Phase II Amount
$1,679,365
Emergent Space Technologies, Inc. (Emergent) propose the development of AVALANCHE (A Very Adaptive LEO Area Network Containing High Expediency), which is a turn-key solution for spacecraft bus integrators to bolt on a networking router/switch with an integrated flight software (FSW) network stack that shields the developers from the many complexities of the network architecture. Emergent is teaming with Innoflight for this effort, who will be advancing and providing their space router/switch implementation to support communications speeds up to 10 Gbps. The space router/switch implementation can be burned to an FPGA on the flight qualified CFC-400X processor. Since spacecraft radios and transceivers historically support point-to-point communications only, they dont benefit from the same infrastructure as terrestrial communications standards and equipment.
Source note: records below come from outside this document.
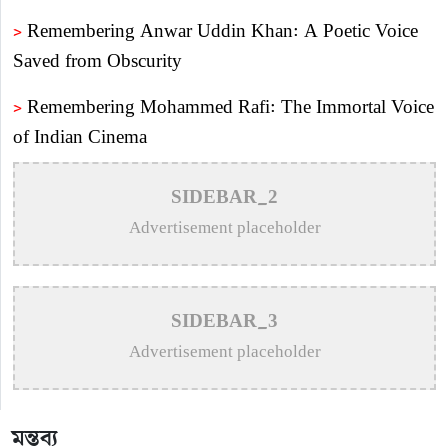
>
Remembering Anwar Uddin Khan: A Poetic Voice
Saved from Obscurity
>
Remembering Mohammed Rafi: The Immortal Voice
of Indian Cinema
>
Katy Perry Expresses Outrage After Trump White
SIDEBAR_2
House Uses ‘Firework’ in Iran Attack Video
Advertisement placeholder
>
The Enduring Legacy of Different Touch Vocalist
Mesba Rahman
SIDEBAR_3
>
Mainul Ahsan Nobel Introduces Son During
Advertisement placeholder
Emotional Concert Performance
>
Bangladesh Broadcasting Corporation Enlists 92
মন্তব্য
Composers and Music Directors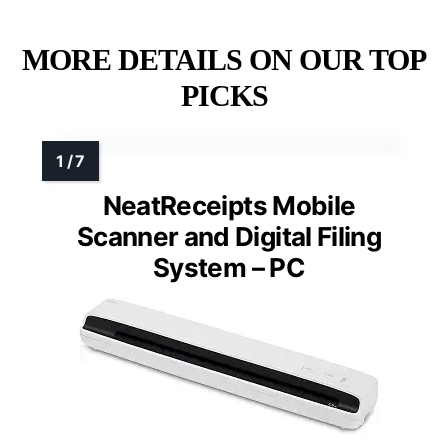
MORE DETAILS ON OUR TOP
PICKS
NeatReceipts Mobile
Scanner and Digital Filing
System – PC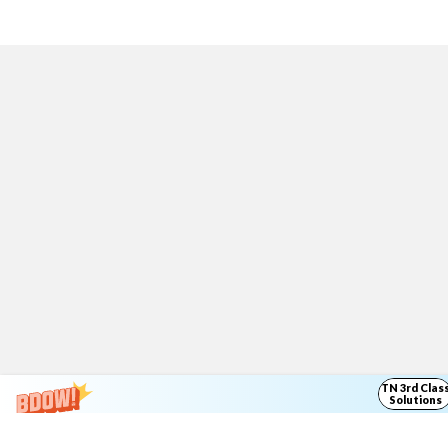
TN 3rd Clas
Solutions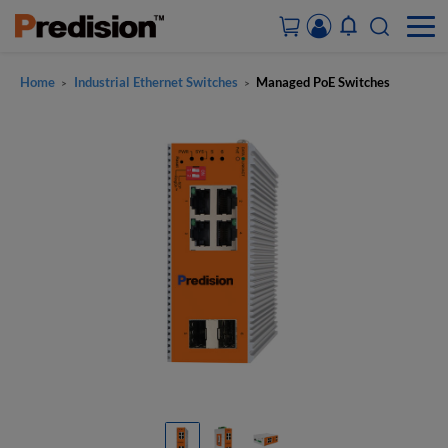
Home
Industrial Ethernet Switches
Managed PoE Switches
>
>
ACCOUNT&ORDERS
HOME
PRODUCTS
SOLUTIONS
SUPPORT
ABOUT US
CONTACT US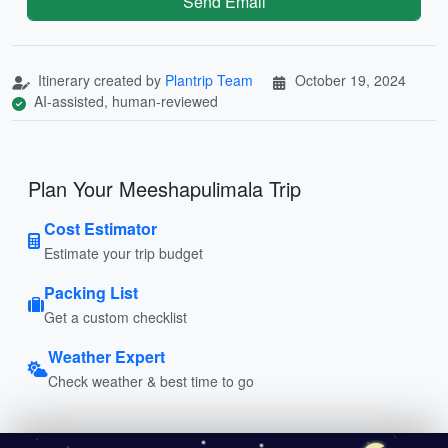
Send Email
Itinerary created by
Plantrip Team
October 19, 2024
AI-assisted, human-reviewed
Plan Your Meeshapulimala Trip
Cost Estimator
Estimate your trip budget
Packing List
Get a custom checklist
Weather Expert
Check weather & best time to go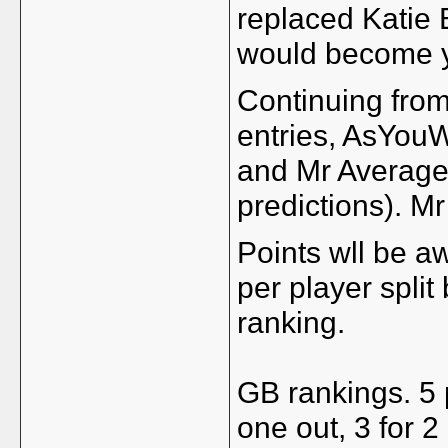
replaced Katie 
would become yo
Continuing from
entries, AsYouW
and Mr Averag
predictions). Mr
Points wll be 
per player spli
ranking.
GB rankings. 5 p
one out, 3 for 2 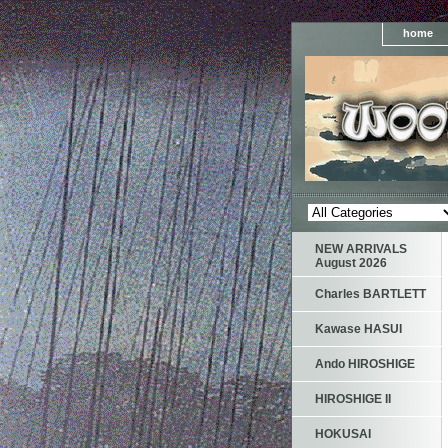
home
NEW ARRIVALS
August 2026
Charles BARTLETT
Kawase HASUI
Ando HIROSHIGE
HIROSHIGE II
HOKUSAI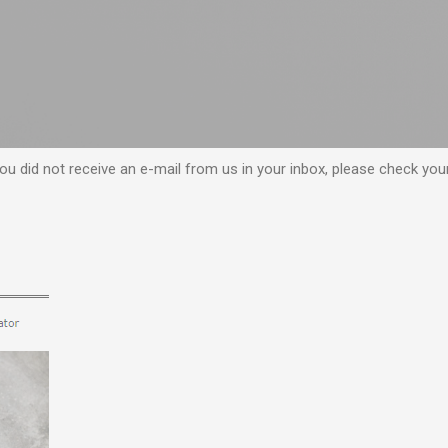
f you did not receive an e-mail from us in your inbox, please check yo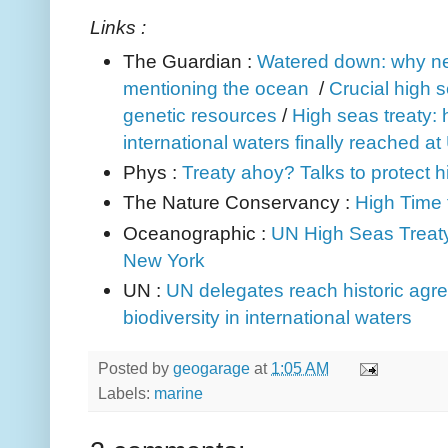
Links :
The Guardian :
Watered down: why neg
mentioning the ocean
/
Crucial high s
genetic resources
/
High seas treaty: h
international waters finally reached a
Phys :
Treaty ahoy? Talks to protect h
The Nature Conservancy :
High Time 
Oceanographic :
UN High Seas Treaty
New York
UN :
UN delegates reach historic agr
biodiversity in international waters
Posted by
geogarage
at
1:05 AM
Labels:
marine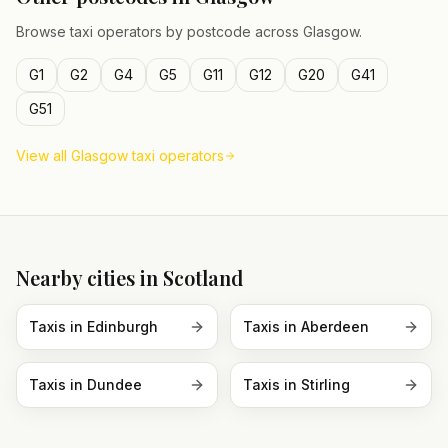
Browse taxi operators by postcode across
Glasgow
.
G1
G2
G4
G5
G11
G12
G20
G41
G51
View all
Glasgow
taxi operators
Nearby cities in
Scotland
Taxis in
Edinburgh
Taxis in
Aberdeen
Taxis in
Dundee
Taxis in
Stirling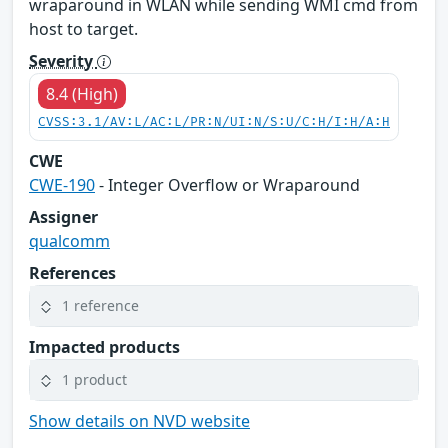
wraparound in WLAN while sending WMI cmd from
host to target.
Severity
8.4 (High)
CVSS:3.1/AV:L/AC:L/PR:N/UI:N/S:U/C:H/I:H/A:H
CWE
CWE-190
- Integer Overflow or Wraparound
Assigner
qualcomm
References
1 reference
Impacted products
1 product
Show details on NVD website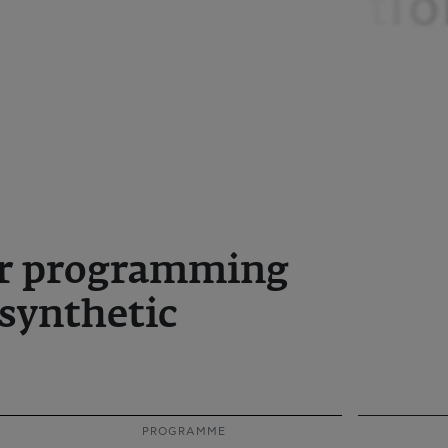
for programming
 synthetic
PROGRAMME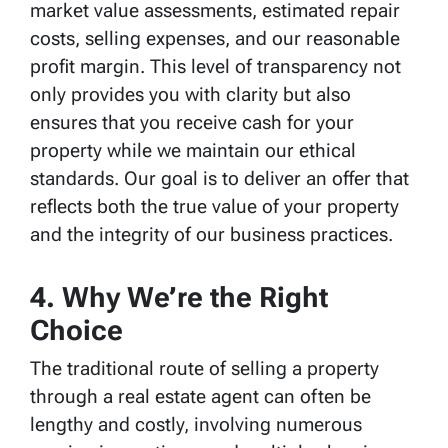
market value assessments, estimated repair
costs, selling expenses, and our reasonable
profit margin. This level of transparency not
only provides you with clarity but also
ensures that you receive cash for your
property while we maintain our ethical
standards. Our goal is to deliver an offer that
reflects both the true value of your property
and the integrity of our business practices.
4. Why We’re the Right
Choice
The traditional route of selling a property
through a real estate agent can often be
lengthy and costly, involving numerous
While space hardware routers/switches will provide standard TCP/IP feature stacks, what they wont provide is position, navigation, timing (PNT), routing, and radio capabilities knowledge. This is where Emergents FSW features provide the enhancements needed to inform the hardware networking equipment where FPGA development of these capabilities would be cost prohibitive and lack the ability to upgrade after launch. This space mesh networking solution should become a commodity package that all spacecraft vendors can leverage for linking into the National Defense Space Architecture (NDSA) space mesh network. While Emergents FSW is designed to be agnostic to the hardware implementation, the CFC-400X will fly on all SDA Transport and Tracking Layer Tranche 0 spacecraft. Taking the integrated Emergent FSW and Innoflight hardware approach provides a fast-to-market timeframe for the SDA and a feasible commercialization strategy for both Emergent and Innoflight. The turnkey space mesh networking solution coupled with commodity spacecraft buses provides SDA and other DoD/IC customers the ability to rapidly deploy new networked Warfighter applications. Since much of the technology is already developed, this effort covers incremental technology improvements, hardware and FSW integration, network performance evaluation, and simulations of relevant mission scenarios.